Extract provided
Olympus, a global manufacturer of optical and digital precision technology, has announced a partnership with evorion biotechnologies, a pioneer in advanced single-cell analysis using unique microfluidic systems.
By merging evorion’s cutting-edge 3D hydrogel bead technology and Olympus’ leading microscope systems, the collaboration introduces a seamless and largely automated workflow solution to capture functional phenotypes of individual cells´ behaviour over time. This workflow enables researchers to reveal novel insights into thousands of cell-cell interactions in a 3D microenvironment—facilitating advanced single-cell research across applications such as adoptive cell therapy, cancer research and immunology.
The combination of Olympus’ IXplore microscope systems and cellSens software with evorion’s innovative CellCity System and CellCity Scout-AI software makes high-resolution live-cell analysis applications both easy and accessible. By encapsulating thousands of single cells or cell pairs into hydrogel beads and immobilising them on evorion’s CellCity Array Chip, researchers can monitor and image the functional phenotypes of cells in a physiologically relevant 3D microenvironment.

(Page text data extracted)
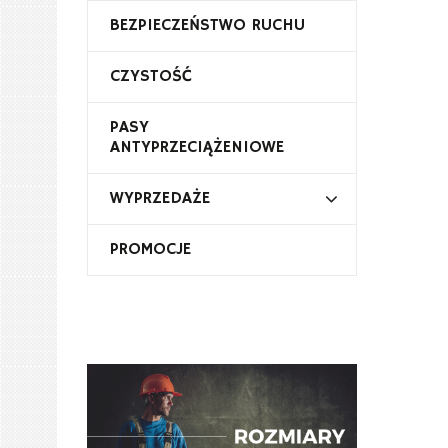
BEZPIECZEŃSTWO RUCHU
CZYSTOŚĆ
PASY
ANTYPRZECIĄŻENIOWE
WYPRZEDAŻE
PROMOCJE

What to produce
From the partnership announcement, copy the passage starting with "The combination of" and going on through "relevant 3D microenvironment.", substituting "gel microbeads" for "hydrogel beads". You can do this without the listing.

Output for this task
The combination of Olympus’ IXplore microscope systems and cellSens software with evorion’s innovative CellCity System and CellCity Scout-AI software makes high-resolution live-cell analysis applications both easy and accessible. By encapsulating thousands of single cells or cell pairs into gel microbeads and immobilising them on evorion’s CellCity Array Chip, researchers can monitor and image the functional phenotypes of cells in a physiologically relevant 3D microenvironment.